When he was five months old, we moved in with my parents-in-law. It could be a struggle some days to get him to soothe himself to sleep, but with a little persistence, and support from mom and dad, we made it through. Sure, I spent a few evenings, crying at the top of the stairs, listening to him scream and cry until he fell asleep. This phase didn’t last very long, and he became a champ of self-soothing.
When we moved into our new house last year, we were surprised at how well he took to sleeping in this “new” place.
“Ready for bed, kid?” we’d ask. And as long as we had his milk and a story waiting on stand-by, he’d happily prance up the stairs and into his room. He’d bound over to his bed, and be out within moments. It was bliss.
When he turned two, we decided to move him to his big boy bed. We knew he was ready, but feared he may regress. He didn’t.
But for the past week, we’ve been met with new challenges with bedtime. I can’t attribute it to just one thing, but here is what I’m thinking:
1. we had some crazy storms earlier in the week. He had never even noticed lighting while in bed, but this time was different. He’s more aware, and he wasn’t going to take it. Into our room he’d trek at 2 and 3 in the morning. He wants to sleep with us, and while it is easy to let him in for a few hours in the middle of the night, we nipped that in the bud a few days in.
2. I asked him if his room was nice (no), or scary (yes). We’re still trying to figure out what it is that makes him back into corners instead of crawling into bed.
3. It didn’t help that I was working late every night this week. That in itself threw off his routine. I would be the one that’s normally with him in the evenings, taking care of dinner, bath and bedtime. But no, I was strolling in after 8 and 9pm, and he made it very known he was unhappy with me.
4. Of course, I don’t know what he ate for dinner those nights, and when. Part of me believes that he is refusing to go to bed on an almost-empty tummy… it took three hours of consoling him last night before we got a bit more food in him. But then, he was out for the next 7 hours.

•••••

Work to complete
A) In the post about a toddler's bedtime troubles, shorten the paragraph that begins "3. It didn't help" into a brief bulleted list that keeps its main facts.
B) In the toddler bedtime post, how old was he when he moved to his big boy bed?
C) Carry the toddler bedtime post forward from its final sentence, writing a few more sentences in the same voice.
The items after this post come from a different source.

Dataset excerpts
•••••

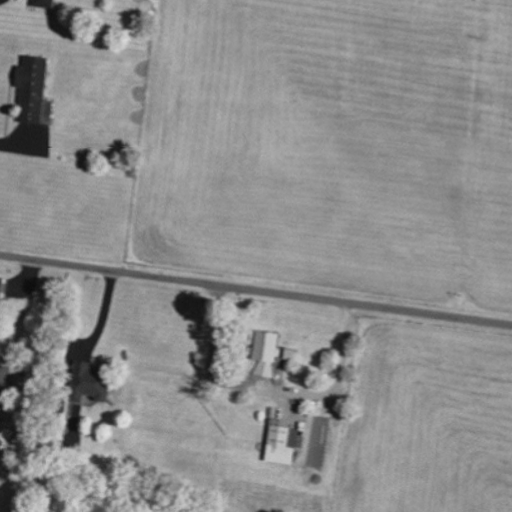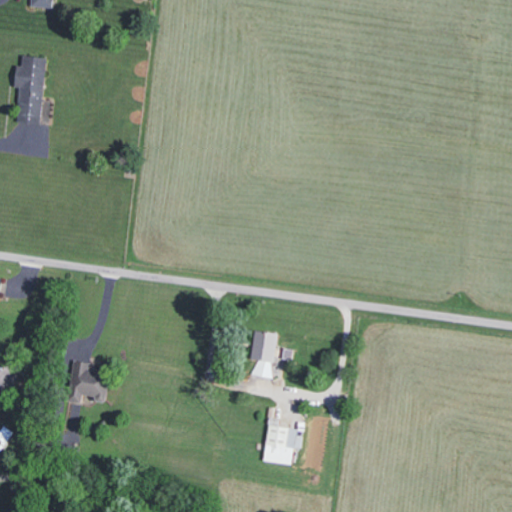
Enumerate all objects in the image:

•••••

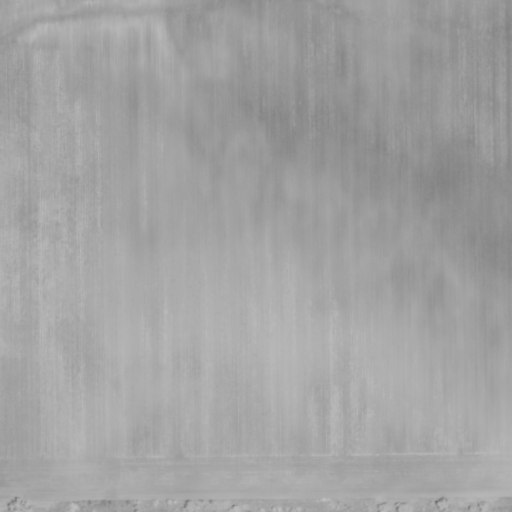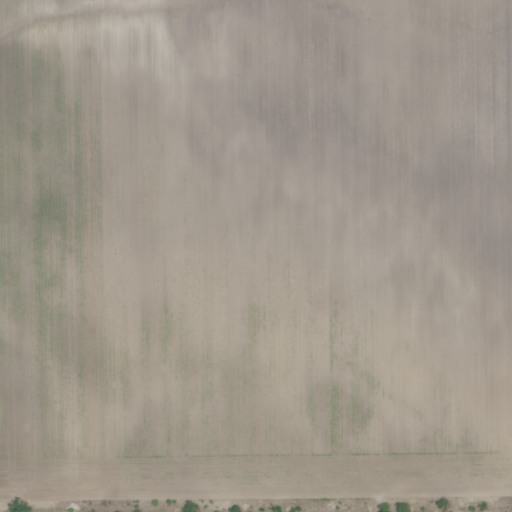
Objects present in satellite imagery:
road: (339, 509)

•••••

Outputs
A)
- The writer worked late every night that week, which disrupted his routine.
- The writer is normally the one who handles his dinner, bath and bedtime.
- That week, the writer got home after 8 and 9 p.m.
- He made it clear he was unhappy about it.

B) He was two.

C)
5. He’s a toddler, living in the midst of those damn terrible twos. We say no, he says yes. He pushes our buttons just to see how much he can get away with.
I want my easy-going sleeper back. We can totally see a difference in him when he doesn’t sleep well; it carries into the next day, making it even more difficult on all of us. The tantrums are even more present, and he actually has an ATTITUDE about things.
We are almost to the point where rationalizing works with him. Tonight, we explained all the fun things that would be happening tomorrow, but that we’d need to get a good night’s sleep to get there. He calmed down and decided that bed was his best option.
He just gets so worked up. I’m sure he thinks husband and I are doing all kinds of fun things once he goes to bed, and I’m sure he doesn’t want to miss out. In reality, I’ve got dishes, laundry and other stupid chores to catch up on, since I have made my entire day’s focus be about him.
I just want him to be a good sleeper again. And I’m sure the past few days have been a fluke, or at least a phase. Come on kid, it’s time to grow out of this one.
What sleeping issues do you have with your child? How do you deal with them?